少なくとも今の段階で原子力は必要なんじゃなかろうか。最近この「なかろうか」というのが口癖になりつつある。むむ。

今の段階では原子力を減らす=火力を増やすという図式。水力とか地熱とかいろいろあるけれど、取り出せるエネルギーが違いすぎる。
もしそれらの発電に頼るのであれば数を増やして対応するしかないが、そうするとその建設費や維持管理費などに多額のお金が必要になり、結果電気料金を大幅に値上げするしかないだろう。

ということで火力頼みになるわけだが、ここで原子力と火力のデメリットを考えてみる。

原子力のデメリットは今回のフクシマでわかるように、万一の事故の際のリスクの大きさだろう。正直メルトダウンなんて単語はチェルノブイリとシムシティでしか聞いたことがなかった。想定Guy想定Guyばっかり言ってた東電は許されるはずはないが、もちろん責任は当然すべて東電にあるわけではなく、それを管轄する国や、原子炉を設計したメーカーなども当然非難されるべきだろう。まぁとにかく、このリスクの大きさが原子力のデメリットである。

火力のデメリットは二酸化炭素か。京都議定書でいうところのチームマイナス6%は、今の段階ですでに夢物語になっているような気もするが、とにかく温暖化というのは思った以上に深刻な問題になりつつあると思う。日本の天気を見ても、どんどん亜熱帯化しつつあるように感じることが多い。

細かいことを言えば、それぞれもっと複雑なデメリットも持っていると思うが、主たるデメリットは上のようになるだろう。それで、どちらを推し進めるべきかという話になる。こっからは完全に個人的な見解。
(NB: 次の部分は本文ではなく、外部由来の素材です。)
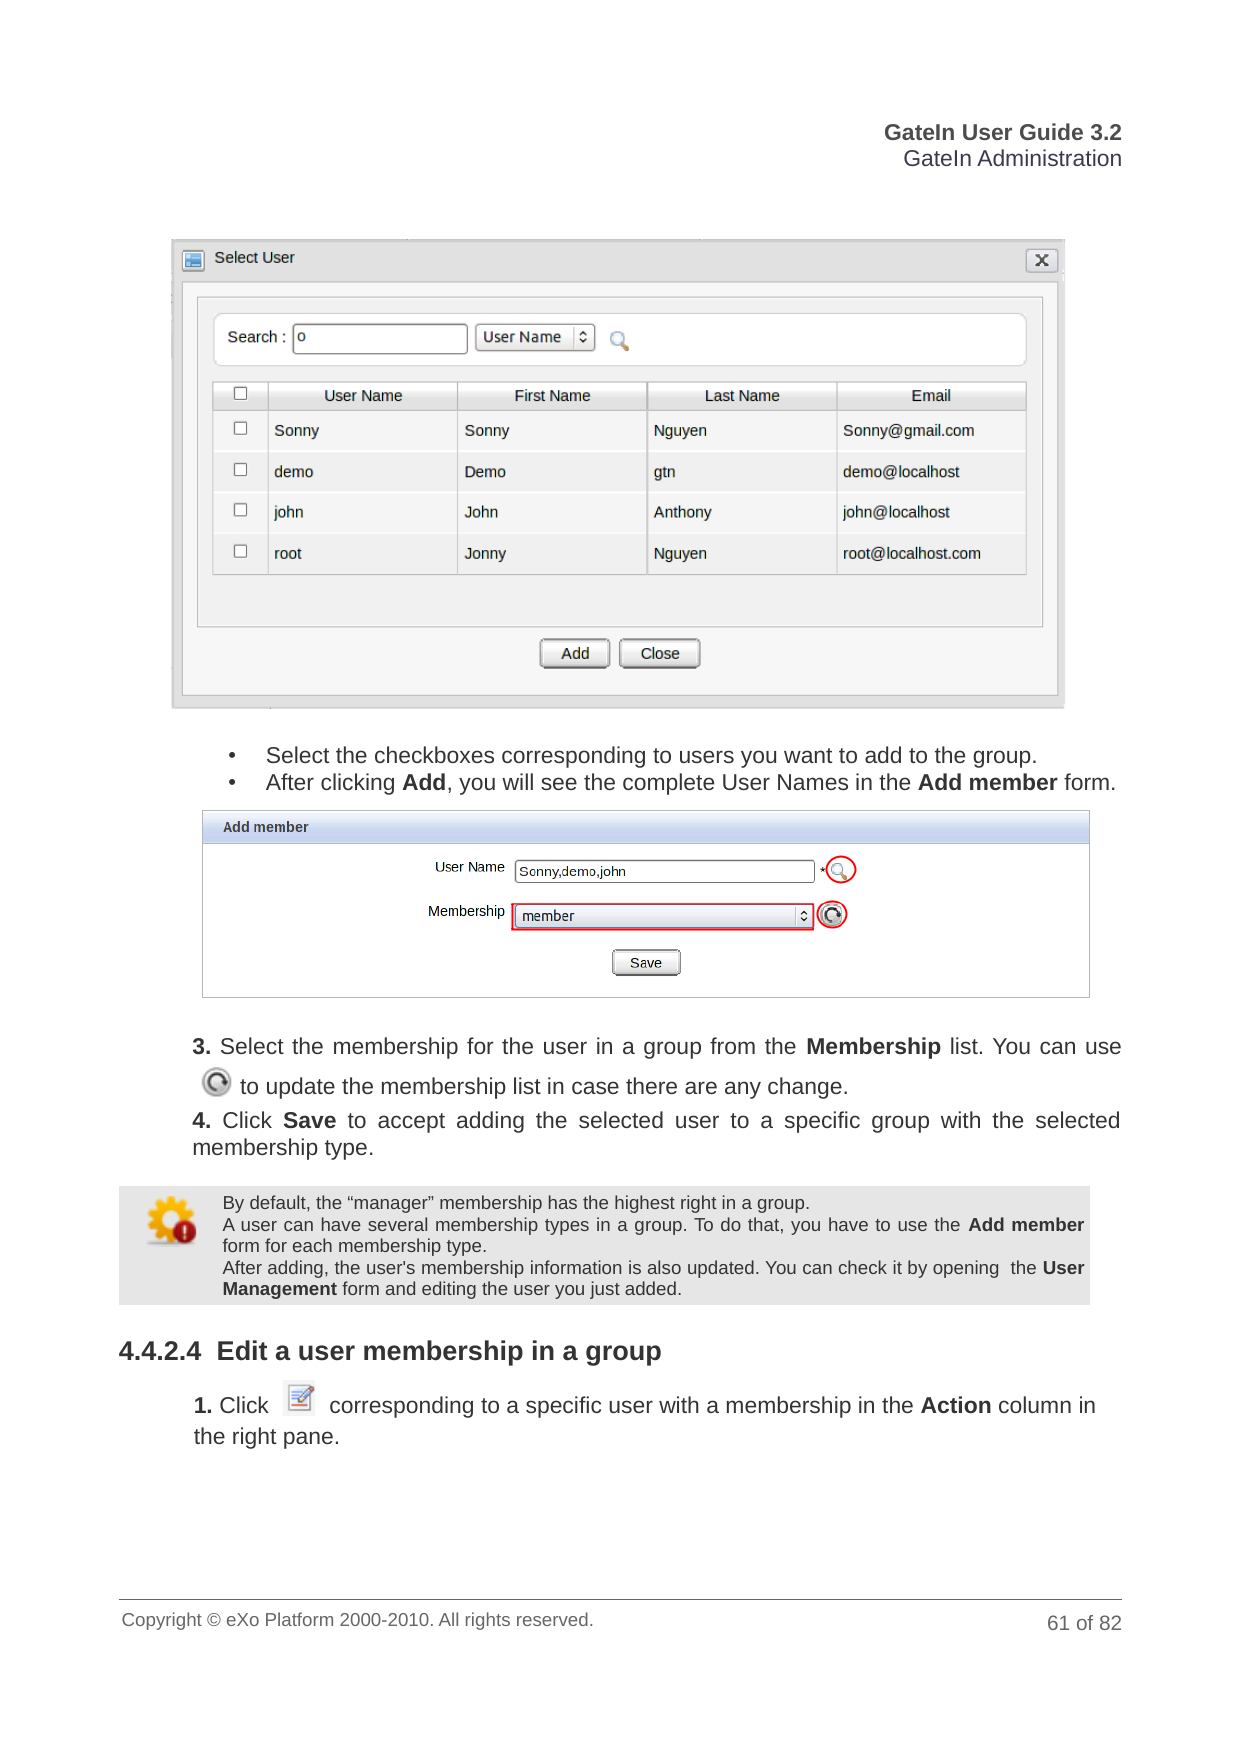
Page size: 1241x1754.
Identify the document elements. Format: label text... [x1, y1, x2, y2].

list 3. Select the membership for the user in a group from the Membership list. You can useto update the membership list in case there are any change. [192, 1033, 1122, 1107]
table_header [119, 1186, 217, 1305]
picture [199, 1066, 233, 1100]
picture [146, 1196, 197, 1247]
table_header By default, the “manager” membership has the highest right in a group. A user can have several membership types in a group. To do that, you have to use the Add member form for each membership type. After adding, the user's membership information is also updated. You can check it by opening the User Management form and editing the user you just added. [217, 1186, 1090, 1305]
list Select the checkboxes corresponding to users you want to add to the group. [228, 742, 1122, 769]
picture [282, 1380, 316, 1416]
list After clicking Add, you will see the complete User Names in the Add member form. [228, 769, 1122, 795]
list 1. Click corresponding to a specific user with a membership in the Action column in the right pane. [156, 1373, 1122, 1449]
picture [171, 239, 1066, 709]
picture [199, 808, 1093, 999]
subtitle Edit a user membership in a group [118, 1334, 1122, 1366]
list 4. Click Save to accept adding the selected user to a specific group with the selected membership type. [192, 1107, 1122, 1160]
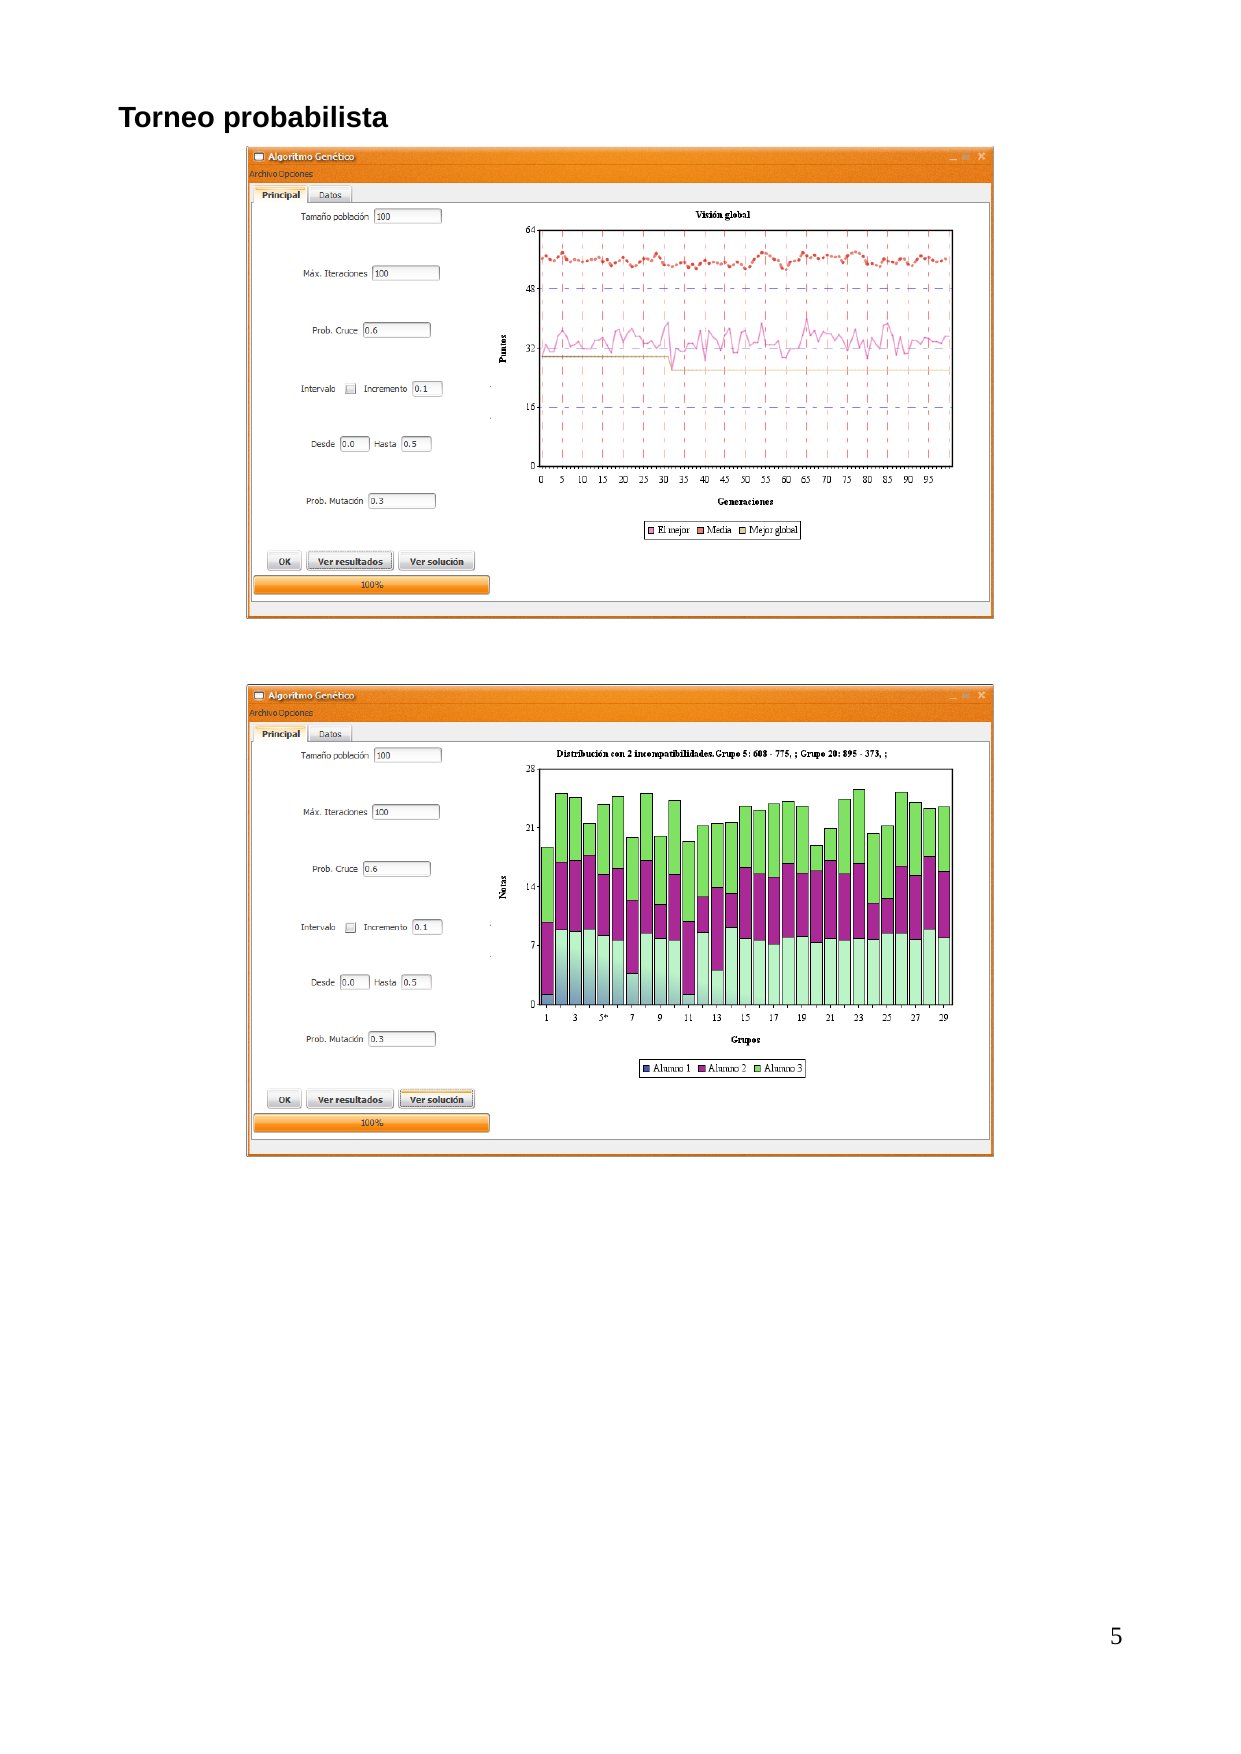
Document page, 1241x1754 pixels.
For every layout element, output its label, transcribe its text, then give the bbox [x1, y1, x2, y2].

subtitle Torneo probabilista [118, 100, 1122, 133]
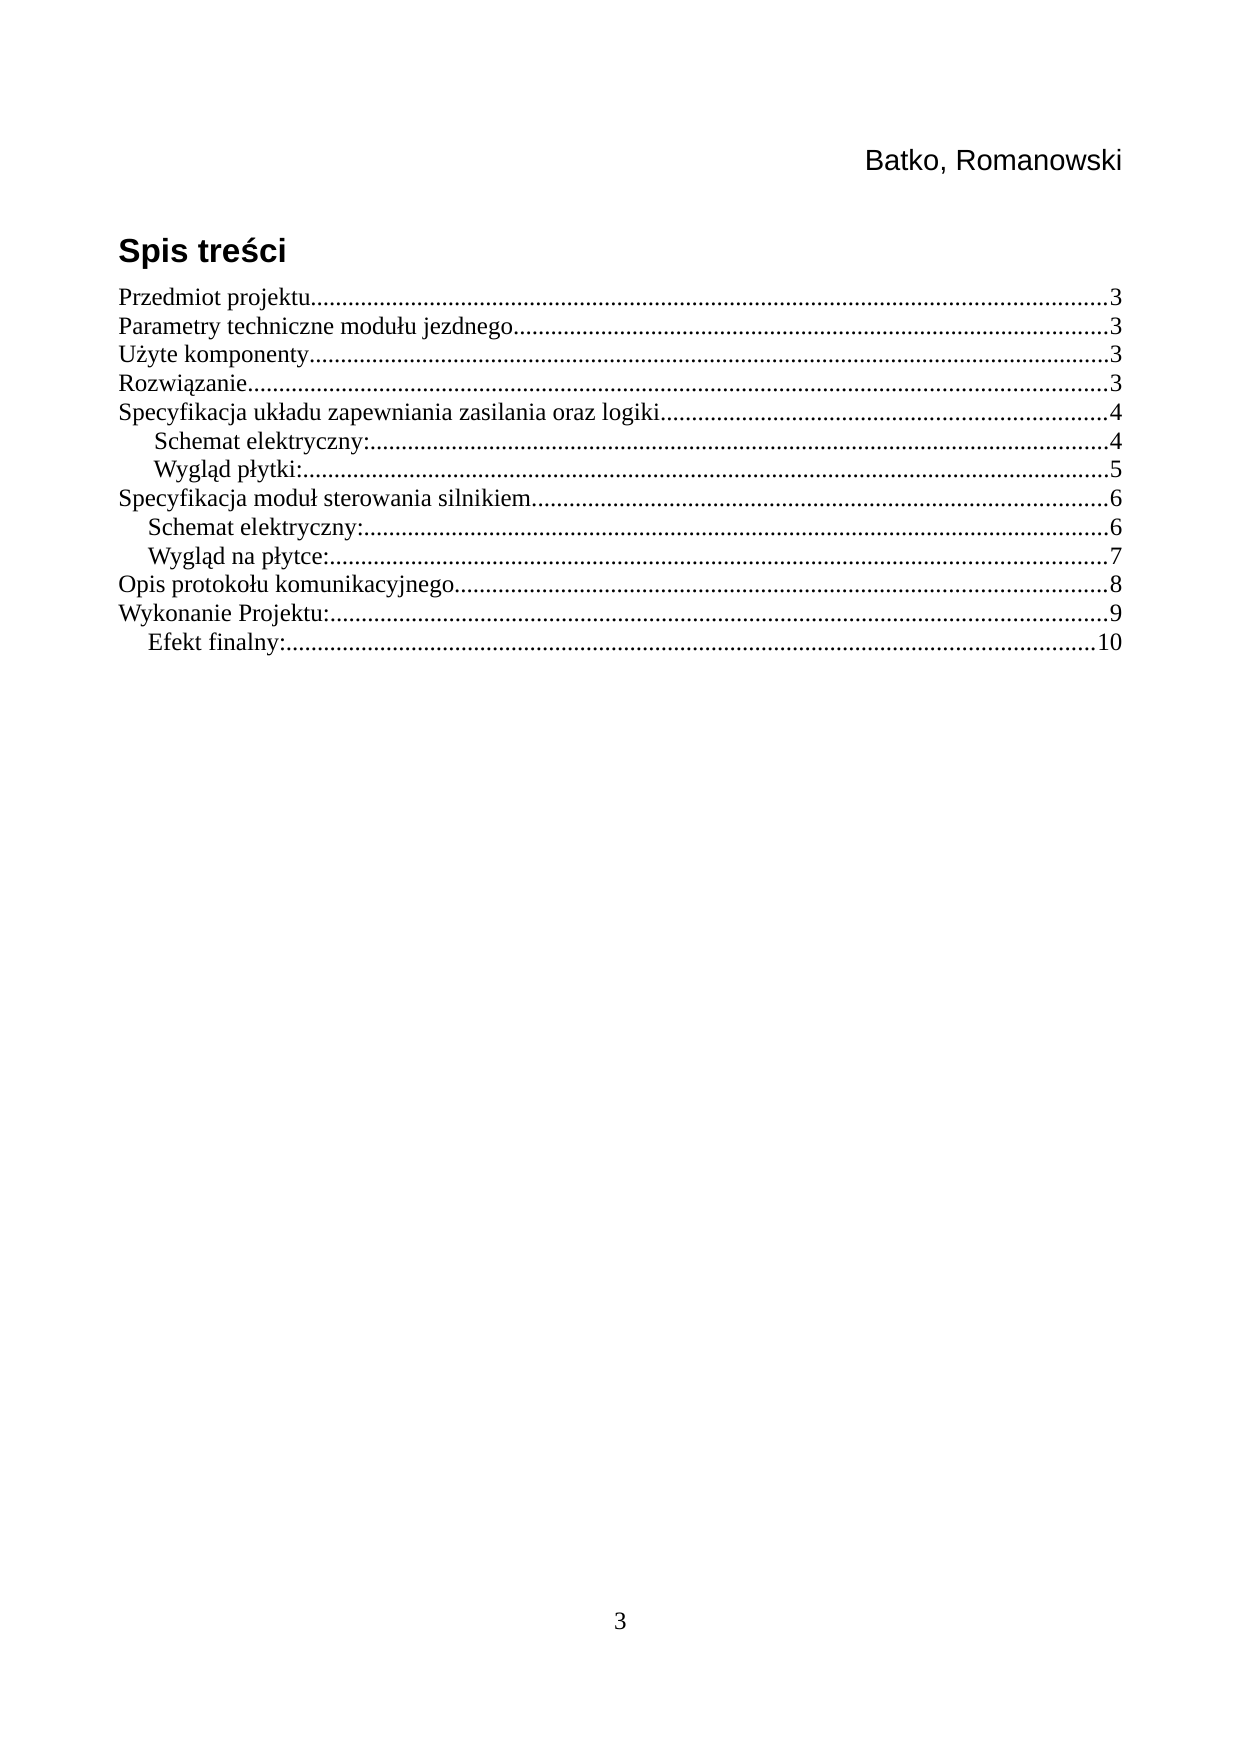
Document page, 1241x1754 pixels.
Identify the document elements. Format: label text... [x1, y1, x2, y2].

text Opis protokołu komunikacyjnego 8 [118, 569, 1122, 598]
text Schemat elektryczny: 4 [148, 426, 1122, 454]
text Parametry techniczne modułu jezdnego 3 [118, 311, 1122, 339]
text Specyfikacja moduł sterowania silnikiem. 6 [118, 483, 1122, 512]
text Wygląd na płytce: 7 [148, 541, 1122, 569]
text Wykonanie Projektu: 9 [118, 598, 1122, 627]
text Efekt finalny: 10 [148, 627, 1122, 656]
text Rozwiązanie 3 [118, 368, 1122, 397]
text Specyfikacja układu zapewniania zasilania oraz logiki 4 [118, 397, 1122, 426]
text Schemat elektryczny: 6 [148, 512, 1122, 541]
text Przedmiot projektu 3 [118, 282, 1122, 311]
text Wygląd płytki: 5 [148, 454, 1122, 483]
subtitle Spis treści [118, 231, 1122, 269]
text Użyte komponenty 3 [118, 339, 1122, 368]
次の世代に残す負の遺産がどちらが多いかという話で考えると、原子力を残すべきじゃないかと。
今回のフクシマ事故で残った負の遺産は非常に大きい。もうしばらく原発の周辺には住むことはできないだろうし、原発周辺以外にもセシウム入り稲ワラ入り牛肉の問題で全国的に被害は拡散している。
しかし、温暖化はそれをはるかにしのぐ遺産になりうると思う。これは、二酸化炭素が本当に温暖化に影響を与えているという前提に立っているが、温暖化が今後地球に与える影響は、海水面上昇、農作物、水資源、いずれも直ちに影響を与えるものではないが、ボディーブローのように効いてくるものばかりだ。それも、全世界的にだ。日本だけの問題ではない。
一つの事故がどうしても大きくなって社会的反響が大きいので原子力は敬遠されるが、長い目で見て、温暖化が与える影響と原子力事故が与える影響を考える必要があるように思う。これは、飛行機は自動車よりも危険な乗り物だという認識と同じ構図だ。

でもこれは、あくまで次世代のエネルギーが開発されるまでのつなぎとして、原子力は残すべきだという意味である。
本当なら原子力でも火力でもないエネルギーがあればよい。よいが、先にも言ったように、お金、つまり経済との兼ね合いがある。
ちょっと極端であるが、たとえばいくら自動車が環境に悪いからと言って、自動車禁止にはできない。同じように、原子力も火力もなくして電気料金をべらぼうな額にすることは同じようにできない。原子力をなくすだけで2000円くらい電気代があがるという話なのだから、火力までなくしたら大変なことになる。モノづくりの企業やデータセンターなどはすべて海外移転してしまう。それでも背に腹はかえられないと言い切れる日本人はいまい。

で、次世代エネルギーっていつできるのかね。太陽光発電パネル設置義務化するか。やはり。